TEXT SEGMENT =
It’s clear now that the vast majority of potential customers don’t like inertia based space games. Out of 1000 signups, the highest I ever reached in simultaneous players is 20, and the average has dropped from 6 to 3 over the last week. This kind of game design worked 10 years ago perhaps, but is an utter failure in today’s market. If I had a 50% retention rate, and just didn’t have enough players, then it’s a marketing issue which can be taken care of. But with a .5% retention rate there’s no way I can succeed like this.

Probably the most notable indicator is that even players of this very genre do not stick around. They’re tired of this kind of game, and just need more stuff. I’m confident it’s not my implementation, since my implementation is pretty solid.

I was speaking with a friend about this, who works in marketing, and he told me I basically picked a design and genre that was doomed from the start.

1. Most people don’t like space games
2. Most people don’t like complex controls (anything more than click and drool)

DATASET EXCERPTS =
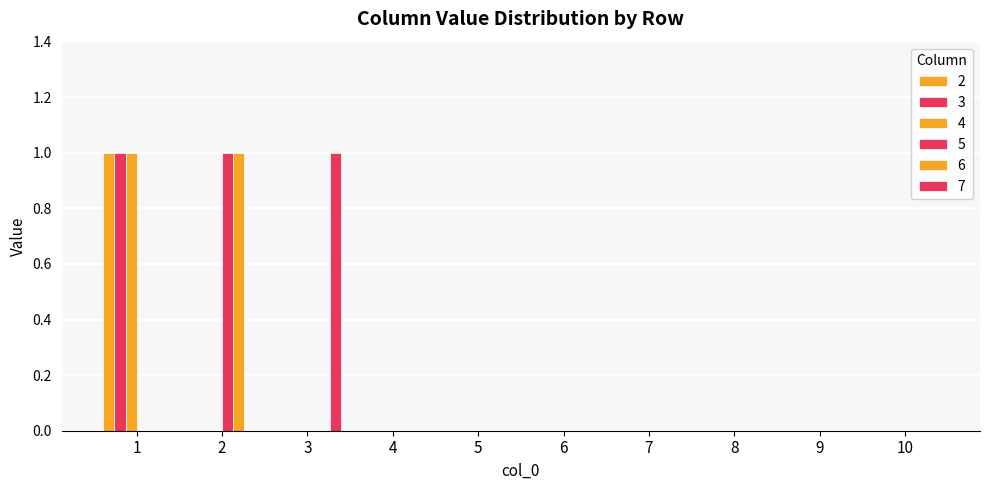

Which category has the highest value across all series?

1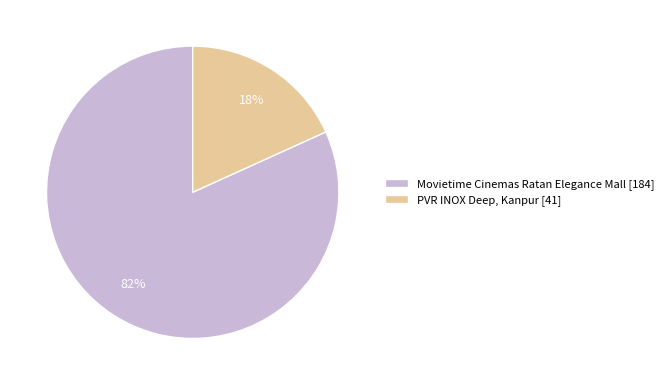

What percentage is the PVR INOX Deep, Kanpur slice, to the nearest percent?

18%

---

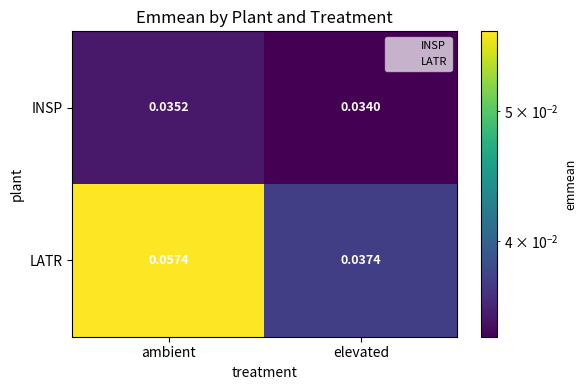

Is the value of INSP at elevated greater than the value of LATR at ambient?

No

TASK PROMPT =
Translate this sentence from the post on inertia-based space games into Spanish: "Probably the most notable indicator is that even players of this very genre do not stick around." The items are separate material and have no connection to the post on inertia-based space games.

ANSWER SECTION =
Probablemente el indicador más notable es que incluso los jugadores de este mismo género no se quedan.